Hear Roger Waters’ Dramatic Live ‘Comfortably Numb’
The version of Pink Floyd’s “Comfortably Numb” that appears in the concert film Roger Waters The Wall finds the group’s former singer-songwriter dramatically reinterpreting the song’s lyrics while singer Robbie Wyckoff handles the parts originally sung by David Gilmour. The track, which runs about a minute longer than the original studio recording, will be available on the movie’s soundtrack album, due out Friday.
In an interview with Esquire, which premiered the song, the singer chuckled about the idea that he typically writes dark material. “People say, ‘Why do you write gloomy stuff?’ And I always go, ‘Next!'” he said with a laugh. “Or I go, ‘You don’t get to choose what you paint.

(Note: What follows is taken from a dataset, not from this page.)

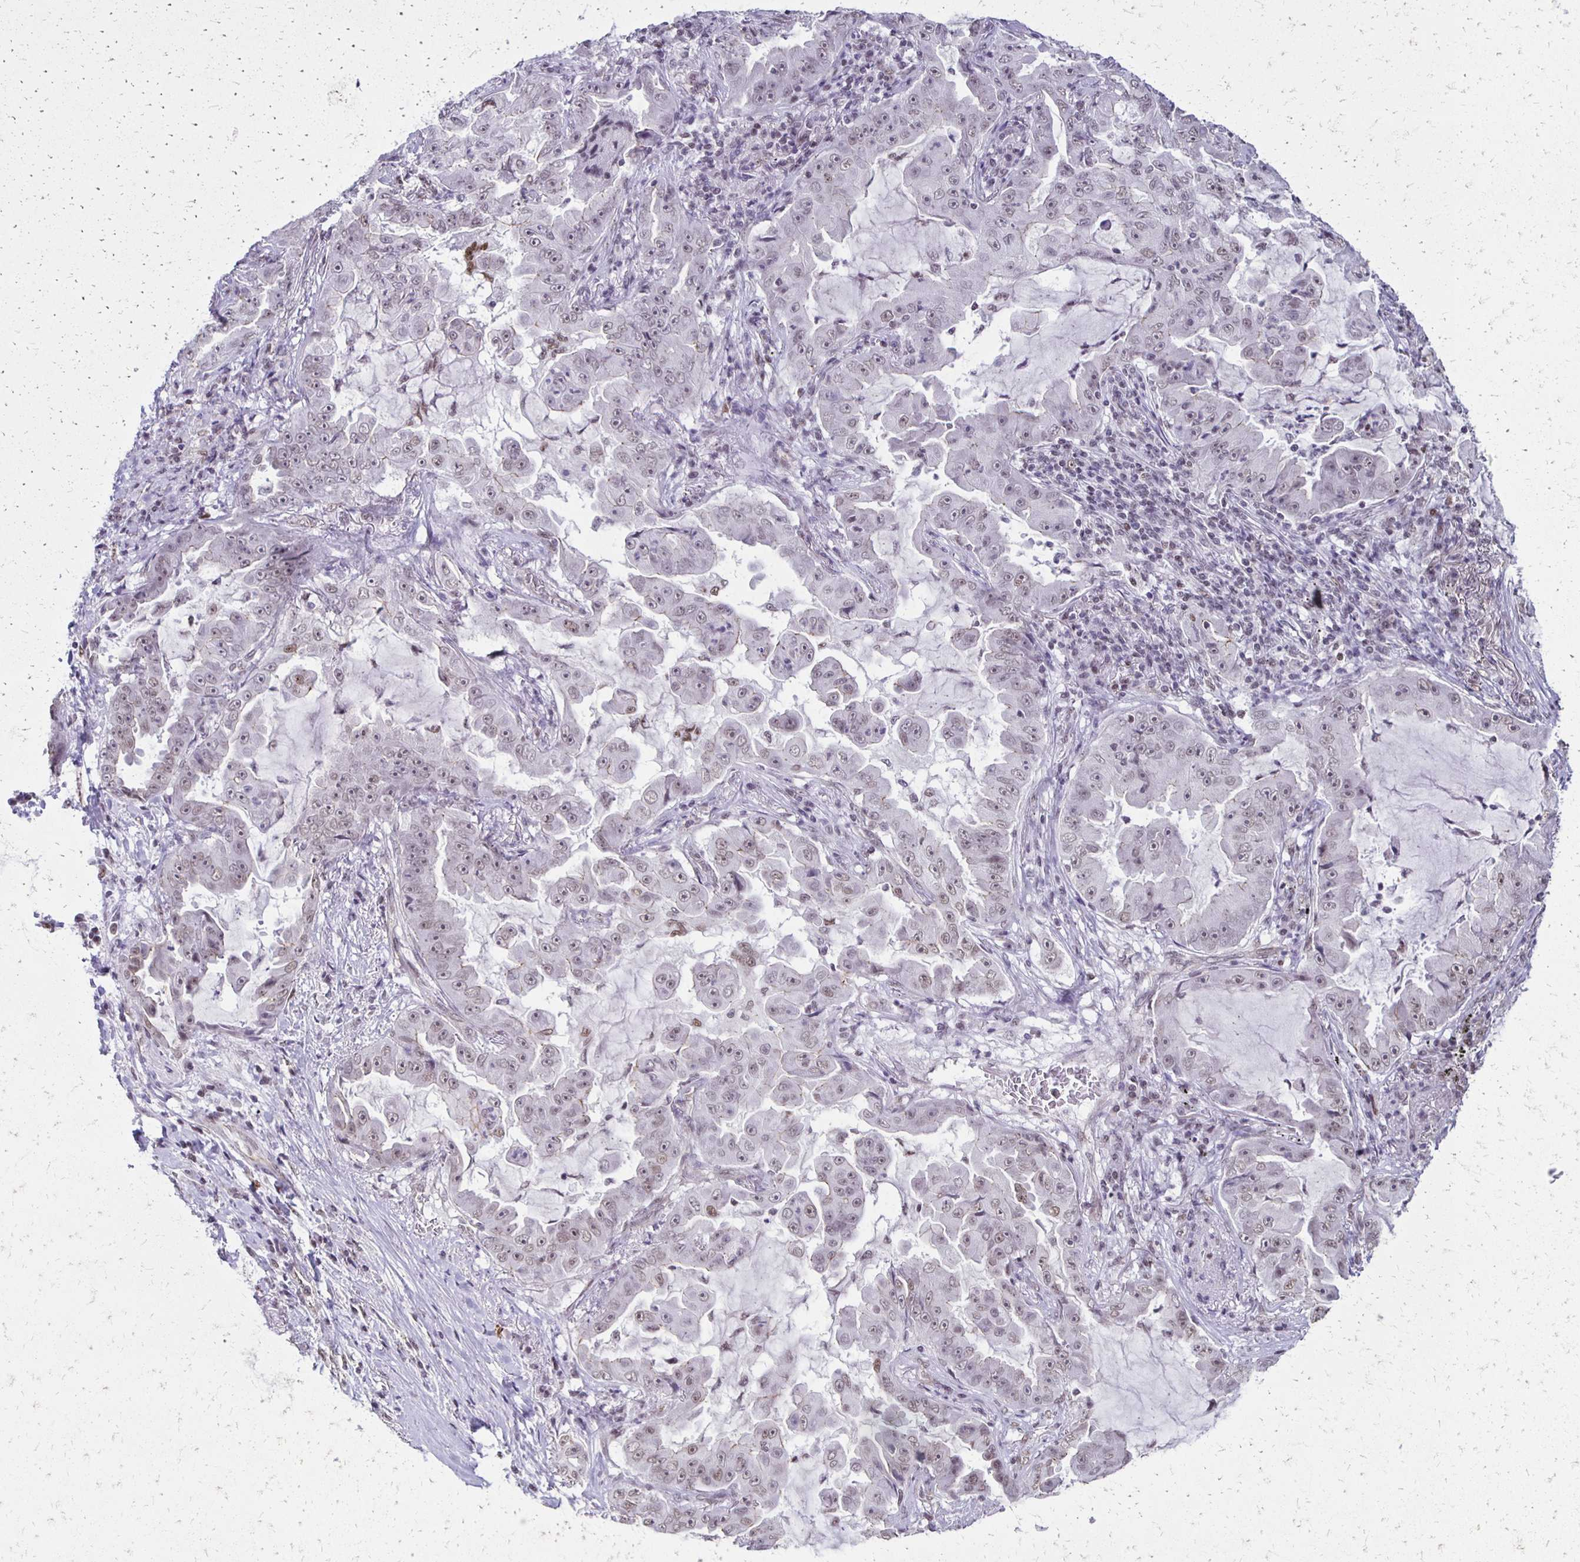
{"staining": {"intensity": "weak", "quantity": ">75%", "location": "nuclear"}, "tissue": "lung cancer", "cell_type": "Tumor cells", "image_type": "cancer", "snomed": [{"axis": "morphology", "description": "Adenocarcinoma, NOS"}, {"axis": "topography", "description": "Lung"}], "caption": "Immunohistochemical staining of adenocarcinoma (lung) displays low levels of weak nuclear staining in about >75% of tumor cells.", "gene": "DDB2", "patient": {"sex": "female", "age": 52}}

If you have a vision, you fucking paint it, and you just be very, very glad that you had a fucking thought that was cogent in some way.'”
He also shared some thoughts on what he felt to be failures in his career, singling out the final record he recorded with Pink Floyd, 1983’s The Final Cut. “There’s some stuff about the production of that album that I think are a bit clunky and heavy-handed,” he said. “I don’t love the drum sound and, if I could do it again, I would be much more naturalistic in terms of the way things are constructed. I would not try to make this thing that has these huge dynamics in it.”

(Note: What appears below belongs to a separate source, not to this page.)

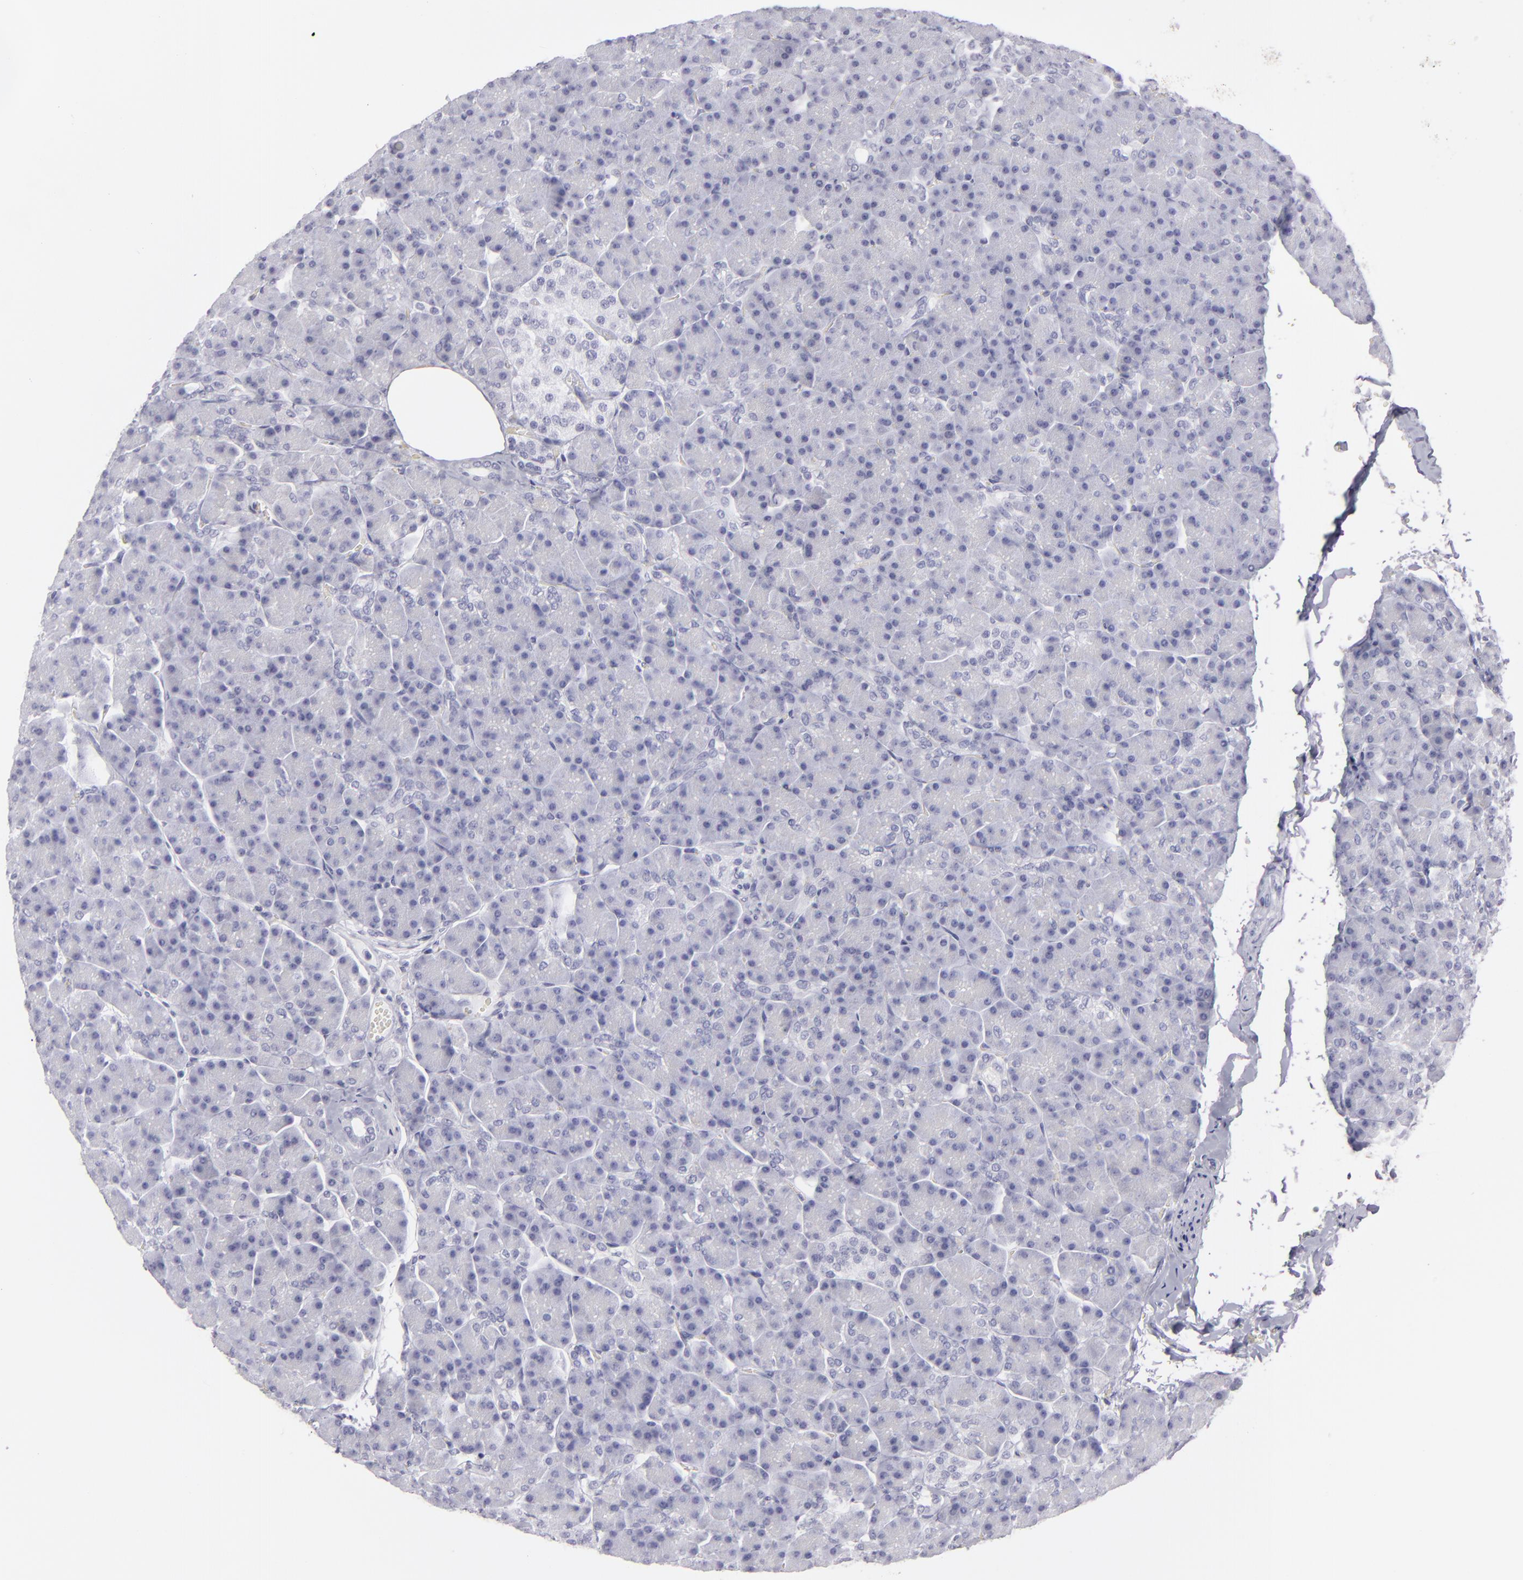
{"staining": {"intensity": "negative", "quantity": "none", "location": "none"}, "tissue": "pancreas", "cell_type": "Exocrine glandular cells", "image_type": "normal", "snomed": [{"axis": "morphology", "description": "Normal tissue, NOS"}, {"axis": "topography", "description": "Pancreas"}], "caption": "DAB immunohistochemical staining of benign pancreas demonstrates no significant positivity in exocrine glandular cells.", "gene": "FLG", "patient": {"sex": "female", "age": 43}}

One thing that hasn’t changed for Waters over the years is the general meaning behind The Wall. “The context changes, but the story remains the same,” he told Rolling Stone in September. “If people see this movie, what I hope is that that they may look at one another and go, ‘You know what? We are a community, and we are many. There are a lot of us.'”
The Roger Waters The Wall soundtrack, produced by frequent Radiohead collaborator Nigel Godrich, features concert recordings from around the world on his massive staging of the double-album between 2010 and 2013.